First, I'm doing some basic munging on the strings to remove spaces, quotes, hyphens, parentheses, etc. The problem comes when I pass the strings on to strcoll() using the default locale, because it is not smart enough to consider, for example, an accented e as lexicographically equivalent to a normal e.

I'm wary to use a locale like German or French because it probably will not include all of the special characters I need to consider. Is there a locale that will give me something to similar to the latin1_general_ci collation? Or is there maybe another solution?

My naive solution would be to create a large associative array to map accented letters to their regular letter equivalents, then using this with str_replace(), but that sounds slow and tedious (and error-prone). I would rather use something built into the language if possible.

Also on that note, does strcmp() or strcasecmp() respect the collation of the current locale, or is it just strcoll() that does this?

+1  A: 

Maybe this:

setlocale(LC_COLLATE, 'fr_FR.Latin1', 'fr.Latin1', 'fr_FR.Latin-1', 'fr.Latin-1');

strcmp() and strcasecmp() are not localized.

chaos
Is that French? Won't there be characters in, say, German that won't be accounted for in that collation? Or is FR doing something special?I did find an "Indo-European" locale and I am currently testing whether it produces the desired result and accounts for the special characters that I'm after.
Jonathan Collins
It is French, but I'm trying to use the .Latin1 / .Latin-1 modifier to force that charset. What it takes for that to actually be accepted is the mysterious part.
chaos
I just tried this and oddly enough it worked. Setting a locale other than the default 'C' enables strcoll() to sort all of the accented characters, even ones that aren't in that particular language. For example, setting fr_FR makes strcoll() aware of the german ß character. Odd! Thanks for your help.

Short exercise 1: According to the thread on string collation, which two functions are not localized?
The thread has no connection to the rows.

Entries:
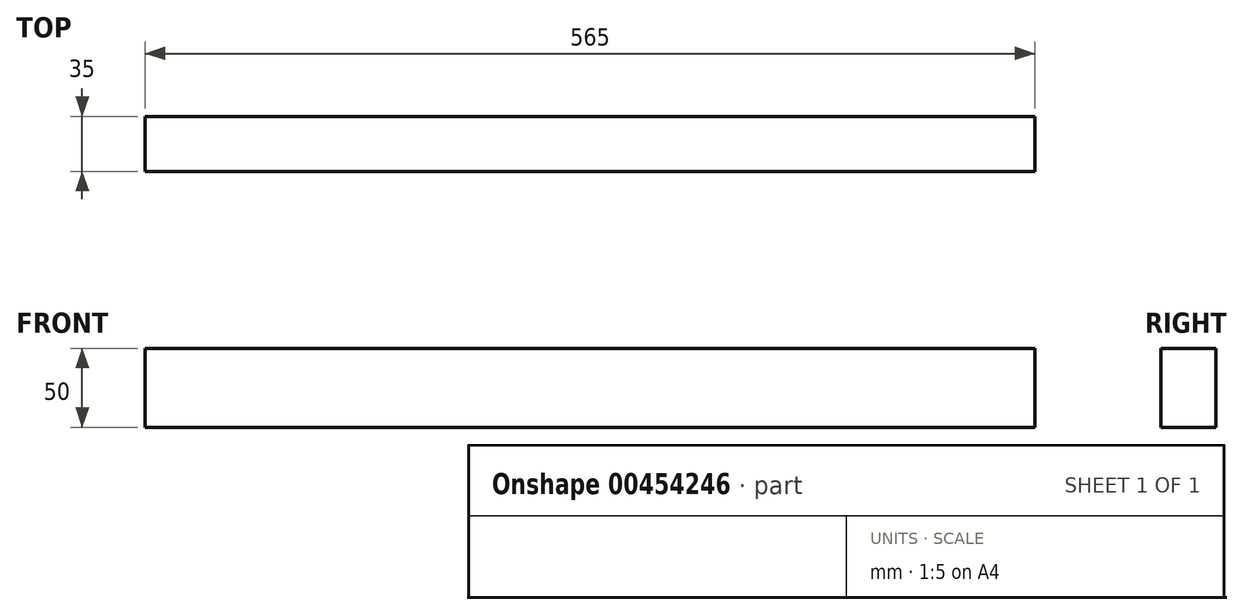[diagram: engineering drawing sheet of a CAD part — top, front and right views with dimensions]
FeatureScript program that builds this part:
annotation { "Feature Type Name" : "Feature", "Feature Type Description" : "" }
export const myFeature = defineFeature(function(context is Context, id is Id, definition is map)
    precondition{}
    {
        {
            var Q0;
            Q0=qCreatedBy(makeId("Front.planeOp"),FACE);
            var sketch = newSketch(context, id + "F0", { "sketchPlane" : qUnion([Q0])});
            skLineSegment(sketch, "E0.bottom", {"start": v(-282.5, 25) * mm, "end": v(282.5, 25) * mm});
            skLineSegment(sketch, "E0.top", {"start": v(-282.5, -25) * mm, "end": v(282.5, -25) * mm});
            skLineSegment(sketch, "E0.left", {"start": v(-282.5, 25) * mm, "end": v(-282.5, -25) * mm});
            skLineSegment(sketch, "E0.right", {"start": v(282.5, 25) * mm, "end": v(282.5, -25) * mm});
            skPoint(sketch, "E0.middle", {"position": v(0, 0) * mm});
            skSolve(sketch);
        }
        {
            var Q0;
            Q0=makeQuery(id+"F0.imprint","IMPRINT",FACE,{"disambiguationData":[TD([[makeQuery(id+"F0.imprint","IMPRINT",EDGE,{"derivedFrom":sQuery(id+"F0.wireOp",EDGE,"E0.bottom")}),-1.0]])]});
            extrude(context, id + "F1", {"entities" : qUnion([Q0]), "depth" : 35 * mm});
        }
    });
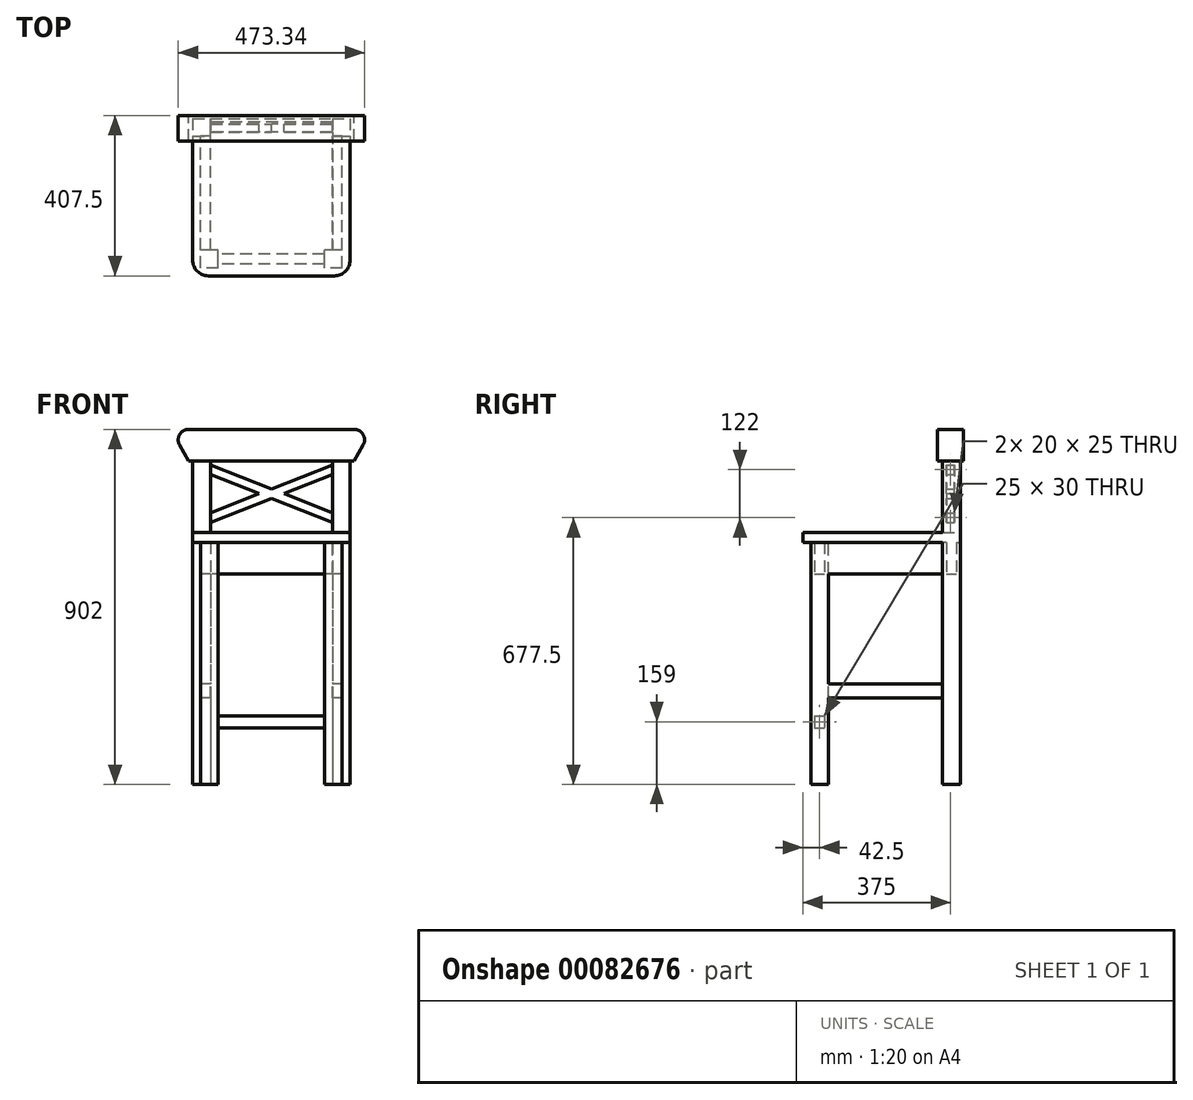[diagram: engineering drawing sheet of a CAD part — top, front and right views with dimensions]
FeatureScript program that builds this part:
annotation { "Feature Type Name" : "Feature", "Feature Type Description" : "" }
export const myFeature = defineFeature(function(context is Context, id is Id, definition is map)
    precondition{}
    {
        {
            var Q0;
            Q0=qCreatedBy(makeId("Top.planeOp"),FACE);
            var sketch = newSketch(context, id + "F0", { "sketchPlane" : qUnion([Q0])});
            skLineSegment(sketch, "E0.bottom", {"start": v(-155, 200) * mm, "end": v(155, 200) * mm});
            skLineSegment(sketch, "E0.top", {"start": v(-160, -200) * mm, "end": v(160, -200) * mm});
            skLineSegment(sketch, "E0.left", {"start": v(-200, 155) * mm, "end": v(-200, -160) * mm});
            skLineSegment(sketch, "E0.right", {"start": v(200, 155) * mm, "end": v(200, -160) * mm});
            skLineSegment(sketch, "E1", {"start": v(-200, 0) * mm, "end": v(200, 0) * mm, "construction": true});
            skLineSegment(sketch, "E2", {"start": v(-200, 155) * mm, "end": v(-155, 155) * mm});
            skLineSegment(sketch, "E3", {"start": v(-155, 155) * mm, "end": v(-155, 200) * mm});
            skLineSegment(sketch, "E4", {"start": v(155, 200) * mm, "end": v(155, 155) * mm});
            skLineSegment(sketch, "E5", {"start": v(155, 155) * mm, "end": v(200, 155) * mm});
            skPoint(sketch, "E6.visualSharp", {"position": v(-200, -200) * mm});
            skArc(sketch, "E6.filletArc", {"start": v(-200, -160) * mm, "mid": v(-188.28, -188.28) * mm, "end": v(-160, -200) * mm});
            skPoint(sketch, "E7.visualSharp", {"position": v(200, -200) * mm});
            skArc(sketch, "E7.filletArc", {"start": v(160, -200) * mm, "mid": v(188.28, -188.28) * mm, "end": v(200, -160) * mm});
            skPoint(sketch, "E8.orphan", {"position": v(-200, 200) * mm});
            skPoint(sketch, "E9.orphan", {"position": v(200, 200) * mm});
            skSolve(sketch);
        }
        {
            var Q0;
            Q0 = qSketchRegion(id + "F0", true);
            extrude(context, id + "F1", {"entities" : qUnion([Q0]), "depth" : 25 * mm});
        }
        {
            var Q0;
            Q0=qCreatedBy(makeId("Top.planeOp"),FACE);
            var sketch = newSketch(context, id + "F2", { "sketchPlane" : qUnion([Q0])});
            skLineSegment(sketch, "E10.bottom", {"start": v(180, -180) * mm, "end": v(135, -180) * mm});
            skLineSegment(sketch, "E10.top", {"start": v(180, -135) * mm, "end": v(135, -135) * mm});
            skLineSegment(sketch, "E10.left", {"start": v(180, -180) * mm, "end": v(180, -135) * mm});
            skLineSegment(sketch, "E10.right", {"start": v(135, -180) * mm, "end": v(135, -135) * mm});
            skLineSegment(sketch, "E11.bottom", {"start": v(-135, -180) * mm, "end": v(-180, -180) * mm});
            skLineSegment(sketch, "E11.top", {"start": v(-135, -135) * mm, "end": v(-180, -135) * mm});
            skLineSegment(sketch, "E11.left", {"start": v(-135, -180) * mm, "end": v(-135, -135) * mm});
            skLineSegment(sketch, "E11.right", {"start": v(-180, -180) * mm, "end": v(-180, -135) * mm});
            skSolve(sketch);
        }
        {
            var Q0;
            Q0 = qSketchRegion(id + "F2", true);
            extrude(context, id + "F3", {"entities" : qUnion([Q0]), "operationType" : NewBodyOperationType.ADD, "oppositeDirection" : true, "depth" : 615 * mm});
        }
        {
            var Q0;
            Q0=qCreatedBy(makeId("Top.planeOp"),FACE);
            var sketch = newSketch(context, id + "F4", { "sketchPlane" : qUnion([Q0])});
            skLineSegment(sketch, "E12.bottom", {"start": v(-200, 200) * mm, "end": v(-155, 200) * mm});
            skLineSegment(sketch, "E12.top", {"start": v(-200, 155) * mm, "end": v(-155, 155) * mm});
            skLineSegment(sketch, "E12.left", {"start": v(-200, 200) * mm, "end": v(-200, 155) * mm});
            skLineSegment(sketch, "E12.right", {"start": v(-155, 200) * mm, "end": v(-155, 155) * mm});
            skLineSegment(sketch, "E13.bottom", {"start": v(155, 200) * mm, "end": v(200, 200) * mm});
            skLineSegment(sketch, "E13.top", {"start": v(155, 155) * mm, "end": v(200, 155) * mm});
            skLineSegment(sketch, "E13.left", {"start": v(155, 200) * mm, "end": v(155, 155) * mm});
            skLineSegment(sketch, "E13.right", {"start": v(200, 200) * mm, "end": v(200, 155) * mm});
            skSolve(sketch);
        }
        {
            var Q0;
            Q0 = qSketchRegion(id + "F4", true);
            extrude(context, id + "F5", {"entities" : qUnion([Q0]), "operationType" : NewBodyOperationType.ADD, "depth" : 287 * mm, "hasSecondDirection" : true, "secondDirectionOppositeDirection" : true, "secondDirectionDepth" : 615 * mm});
        }
        {
            var Q0;
            Q0=qCreatedBy(makeId("Front.planeOp"),FACE);
            var sketch = newSketch(context, id + "F6", { "sketchPlane" : qUnion([Q0])});
            skLineSegment(sketch, "E14.bottom", {"start": v(-180, 0) * mm, "end": v(-155, 0) * mm});
            skLineSegment(sketch, "E14.top", {"start": v(-180, -80) * mm, "end": v(-155, -80) * mm});
            skLineSegment(sketch, "E14.left", {"start": v(-180, 0) * mm, "end": v(-180, -80) * mm});
            skLineSegment(sketch, "E14.right", {"start": v(-155, 0) * mm, "end": v(-155, -80) * mm});
            skLineSegment(sketch, "E15.bottom", {"start": v(155, 0) * mm, "end": v(180, 0) * mm});
            skLineSegment(sketch, "E15.top", {"start": v(155, -80) * mm, "end": v(180, -80) * mm});
            skLineSegment(sketch, "E15.left", {"start": v(155, 0) * mm, "end": v(155, -80) * mm});
            skLineSegment(sketch, "E15.right", {"start": v(180, 0) * mm, "end": v(180, -80) * mm});
            skLineSegment(sketch, "E16.bottom", {"start": v(-180, -360) * mm, "end": v(-155, -360) * mm});
            skLineSegment(sketch, "E16.top", {"start": v(-180, -396) * mm, "end": v(-155, -396) * mm});
            skLineSegment(sketch, "E16.left", {"start": v(-180, -360) * mm, "end": v(-180, -396) * mm});
            skLineSegment(sketch, "E16.right", {"start": v(-155, -360) * mm, "end": v(-155, -396) * mm});
            skLineSegment(sketch, "E17.bottom", {"start": v(155, -360) * mm, "end": v(180, -360) * mm});
            skLineSegment(sketch, "E17.top", {"start": v(155, -396) * mm, "end": v(180, -396) * mm});
            skLineSegment(sketch, "E17.left", {"start": v(155, -360) * mm, "end": v(155, -396) * mm});
            skLineSegment(sketch, "E17.right", {"start": v(180, -360) * mm, "end": v(180, -396) * mm});
            skSolve(sketch);
        }
        {
            var Q0;
            Q0 = qSketchRegion(id + "F6", true);
            extrude(context, id + "F7", {"entities" : qUnion([Q0]), "operationType" : NewBodyOperationType.ADD, "endBound" : BoundingType.UP_TO_NEXT, "depth" : 400 * mm, "hasSecondDirection" : true, "secondDirectionBound" : SecondDirectionBoundingType.UP_TO_NEXT, "secondDirectionOppositeDirection" : true, "secondDirectionDepth" : 25 * mm});
        }
        {
            var Q0;
            Q0=qCreatedBy(makeId("Right.planeOp"),FACE);
            var sketch = newSketch(context, id + "F8", { "sketchPlane" : qUnion([Q0])});
            skLineSegment(sketch, "E18.bottom", {"start": v(-170, 0) * mm, "end": v(-145, 0) * mm});
            skLineSegment(sketch, "E18.top", {"start": v(-170, -80) * mm, "end": v(-145, -80) * mm});
            skLineSegment(sketch, "E18.left", {"start": v(-170, 0) * mm, "end": v(-170, -80) * mm});
            skLineSegment(sketch, "E18.right", {"start": v(-145, 0) * mm, "end": v(-145, -80) * mm});
            skLineSegment(sketch, "E19.bottom", {"start": v(165, 0) * mm, "end": v(190, 0) * mm});
            skLineSegment(sketch, "E19.top", {"start": v(165, -80) * mm, "end": v(190, -80) * mm});
            skLineSegment(sketch, "E19.left", {"start": v(165, 0) * mm, "end": v(165, -80) * mm});
            skLineSegment(sketch, "E19.right", {"start": v(190, 0) * mm, "end": v(190, -80) * mm});
            skLineSegment(sketch, "E20.bottom", {"start": v(-170, -441) * mm, "end": v(-145, -441) * mm});
            skLineSegment(sketch, "E20.top", {"start": v(-170, -471) * mm, "end": v(-145, -471) * mm});
            skLineSegment(sketch, "E20.left", {"start": v(-170, -441) * mm, "end": v(-170, -471) * mm});
            skLineSegment(sketch, "E20.right", {"start": v(-145, -441) * mm, "end": v(-145, -471) * mm});
            skSolve(sketch);
        }
        {
            var Q0;
            Q0 = qSketchRegion(id + "F8", true);
            extrude(context, id + "F9", {"entities" : qUnion([Q0]), "operationType" : NewBodyOperationType.ADD, "endBound" : BoundingType.UP_TO_NEXT, "depth" : 25 * mm, "hasSecondDirection" : true, "secondDirectionBound" : SecondDirectionBoundingType.UP_TO_NEXT, "secondDirectionOppositeDirection" : true, "secondDirectionDepth" : 25 * mm});
        }
        {
            var Q0;
            Q0=qCreatedBy(makeId("Front.planeOp"),FACE);
            cPlane(context, id + "F10", {"entities" : qUnion([Q0]), "cplaneType" : CPlaneType.OFFSET, "offset" : 175 * mm, "oppositeDirection" : true, "width" : 150 * mm, "height" : 150 * mm});
        }
        {
            var Q0;
            Q0=qCreatedBy(id+"F10.planeOp",FACE);
            var sketch = newSketch(context, id + "F11", { "sketchPlane" : qUnion([Q0])});
            skLineSegment(sketch, "E21", {"start": v(-210, 287) * mm, "end": v(210, 287) * mm});
            skLineSegment(sketch, "E22", {"start": v(-210, 207) * mm, "end": v(210, 207) * mm});
            skLineSegment(sketch, "E23", {"start": v(210, 207) * mm, "end": v(233.1, 247) * mm});
            skLineSegment(sketch, "E24", {"start": v(-210, 207) * mm, "end": v(-233.1, 247) * mm});
            skLineSegment(sketch, "E25", {"start": v(210, 287) * mm, "end": v(210, 207) * mm, "construction": true});
            skLineSegment(sketch, "E26", {"start": v(-233.1, 247) * mm, "end": v(233.1, 247) * mm, "construction": true});
            skArc(sketch, "E27", {"start": v(-210, 287) * mm, "mid": v(-233.1, 273.67) * mm, "end": v(-233.1, 247) * mm});
            skLineSegment(sketch, "E28", {"start": v(-210, 287) * mm, "end": v(-210, 207) * mm, "construction": true});
            skArc(sketch, "E29", {"start": v(210, 287) * mm, "mid": v(233.1, 273.67) * mm, "end": v(233.1, 247) * mm});
            skSolve(sketch);
        }
        {
            var Q0;
            Q0 = qSketchRegion(id + "F11", true);
            extrude(context, id + "F12", {"entities" : qUnion([Q0]), "operationType" : NewBodyOperationType.ADD, "endBound" : BoundingType.SYMMETRIC, "depth" : 65 * mm});
        }
        {
            var Q0;
            Q0=qCreatedBy(id+"F10.planeOp",FACE);
            var sketch = newSketch(context, id + "F13", { "sketchPlane" : qUnion([Q0])});
            skLineSegment(sketch, "E30.bottom", {"start": v(-155, 197) * mm, "end": v(155, 197) * mm, "construction": true});
            skLineSegment(sketch, "E30.top", {"start": v(-155, 50) * mm, "end": v(155, 50) * mm, "construction": true});
            skLineSegment(sketch, "E30.left", {"start": v(-155, 197) * mm, "end": v(-155, 50) * mm, "construction": true});
            skLineSegment(sketch, "E30.right", {"start": v(155, 197) * mm, "end": v(155, 50) * mm, "construction": true});
            skLineSegment(sketch, "E31", {"start": v(-155, 50) * mm, "end": v(155, 172) * mm});
            skLineSegment(sketch, "E32", {"start": v(155, 172) * mm, "end": v(155, 197) * mm});
            skLineSegment(sketch, "E33", {"start": v(155, 197) * mm, "end": v(-155, 75) * mm});
            skLineSegment(sketch, "E34", {"start": v(-155, 75) * mm, "end": v(-155, 50) * mm});
            skLineSegment(sketch, "E35", {"start": v(155, 50) * mm, "end": v(-155, 172) * mm});
            skLineSegment(sketch, "E36", {"start": v(-155, 172) * mm, "end": v(-155, 197) * mm});
            skLineSegment(sketch, "E37", {"start": v(-155, 197) * mm, "end": v(155, 75) * mm});
            skLineSegment(sketch, "E38", {"start": v(155, 75) * mm, "end": v(155, 50) * mm});
            skSolve(sketch);
        }
        {
            var Q0;
            Q0 = qSketchRegion(id + "F13", true);
            extrude(context, id + "F14", {"entities" : qUnion([Q0]), "operationType" : NewBodyOperationType.ADD, "endBound" : BoundingType.SYMMETRIC, "depth" : 20 * mm});
        }
    });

Short exercise 2: Please pick out every line in the rows that contains the string "NewBodyOperationType".

Output 1: strcmp() and strcasecmp()

Output 2:
            extrude(context, id + "F3", {"entities" : qUnion([Q0]), "operationType" : NewBodyOperationType.ADD, "oppositeDirection" : true, "depth" : 615 * mm});
            extrude(context, id + "F5", {"entities" : qUnion([Q0]), "operationType" : NewBodyOperationType.ADD, "depth" : 287 * mm, "hasSecondDirection" : true, "secondDirectionOppositeDirection" : true, "secondDirectionDepth" : 615 * mm});
            extrude(context, id + "F7", {"entities" : qUnion([Q0]), "operationType" : NewBodyOperationType.ADD, "endBound" : BoundingType.UP_TO_NEXT, "depth" : 400 * mm, "hasSecondDirection" : true, "secondDirectionBound" : SecondDirectionBoundingType.UP_TO_NEXT, "secondDirectionOppositeDirection" : true, "secondDirectionDepth" : 25 * mm});
            extrude(context, id + "F9", {"entities" : qUnion([Q0]), "operationType" : NewBodyOperationType.ADD, "endBound" : BoundingType.UP_TO_NEXT, "depth" : 25 * mm, "hasSecondDirection" : true, "secondDirectionBound" : SecondDirectionBoundingType.UP_TO_NEXT, "secondDirectionOppositeDirection" : true, "secondDirectionDepth" : 25 * mm});
            extrude(context, id + "F12", {"entities" : qUnion([Q0]), "operationType" : NewBodyOperationType.ADD, "endBound" : BoundingType.SYMMETRIC, "depth" : 65 * mm});
            extrude(context, id + "F14", {"entities" : qUnion([Q0]), "operationType" : NewBodyOperationType.ADD, "endBound" : BoundingType.SYMMETRIC, "depth" : 20 * mm});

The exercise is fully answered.